▸ **Selected extract**:
——————
# Non-Chicago Schwinns



## AsenathPaneah (Apr 8, 2012)

I bought a bike that was advertised as a Schwinn Black Phantom. It has Schwinn engraved on almost every chrome part ( the rims, seat post, the pedals, etc). Everything looks fine. I mean it even has a lock under the extra wide fork and the tank and chainguard has the exact same curves as the originals on closeups. The only thing is that someone had apparently done an older restore because the "Black Phantom" on the chainguard had been painted over in red and that the fenders had to be replaced. It has Sturmey Archer brakes and the original train headlight. However, I looked up the serial number on the Schwinn Date Code website and can't find it. 
The website mentioned that it only lists Chicago built Schwinns. So, where were the non-Chicago built Schwinns made and is it possible to find serials for them? Does anyone know about the Non-Chicagos?
 Here is the Serial No:G271982


----------



## rlhender (Apr 8, 2012)

Looks like it would have been made August 23rd 1950


----------



## AsenathPaneah (Apr 9, 2012)

Thanks so much for your help! Did you find the date in a Schwinn book with non-Chicago Schwinns? I've got to get one but don't know where to start.


----------



## PCHiggin (Apr 9, 2012)

*Post Some Pics....*

All Schwinns including Phantoms were made in Chicago until the early 80's.The exception being some Schwinn Approved 10 speeds made in Japan beginning in the early 70's. Schwinn did make a replica of the 1950's Phantom around 1995-'96 to celebrate their 100th anniversary.These were made with Taiwanese parts and frames hand made in our country,California I believe.


----------
——————
▸ **Problem**: Rewrite the part of the forum thread on non-Chicago Schwinns that opens with the words "The website mentioned" and closes with "rlhender (Apr 8, 2012)", replacing "Serial No" with "Serial Number".

▸ **Collected material**:
——————
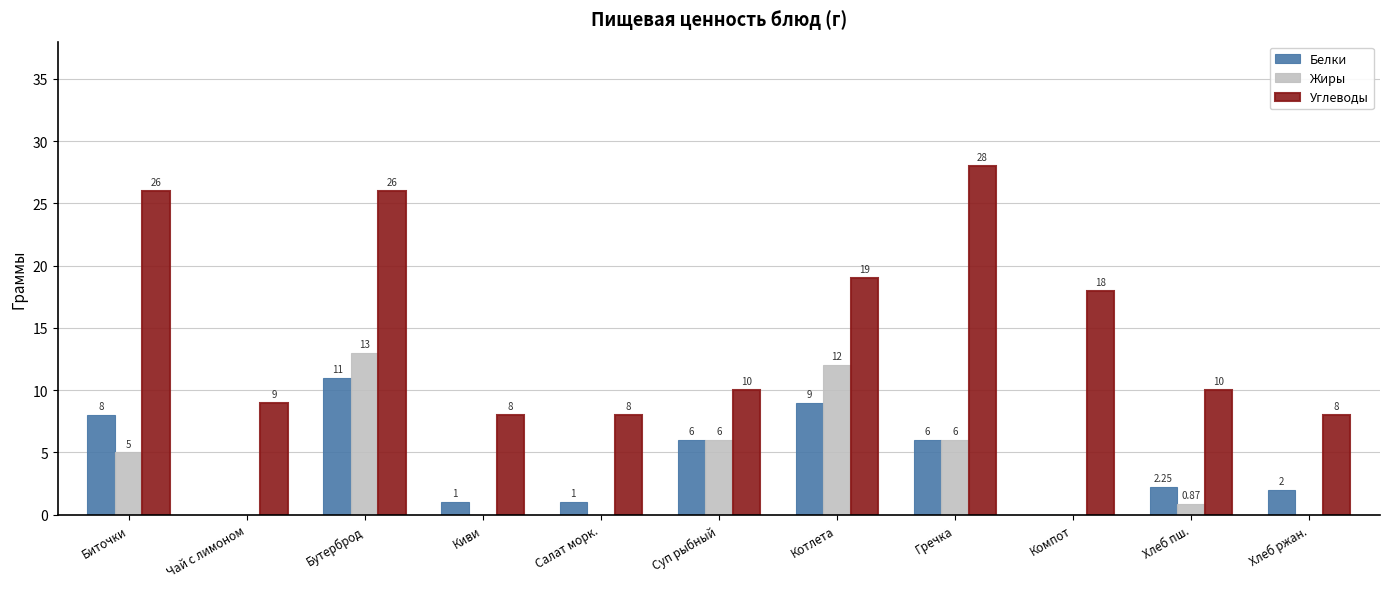

Is it true that Белки equals 3.6 at Чай с лимоном?

False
——————
▸ **Written reply**:
The website mentioned that it only lists Chicago built Schwinns. So, where were the non-Chicago built Schwinns made and is it possible to find serials for them? Does anyone know about the Non-Chicagos?
 Here is the Serial Number:G271982


----------



## rlhender (Apr 8, 2012)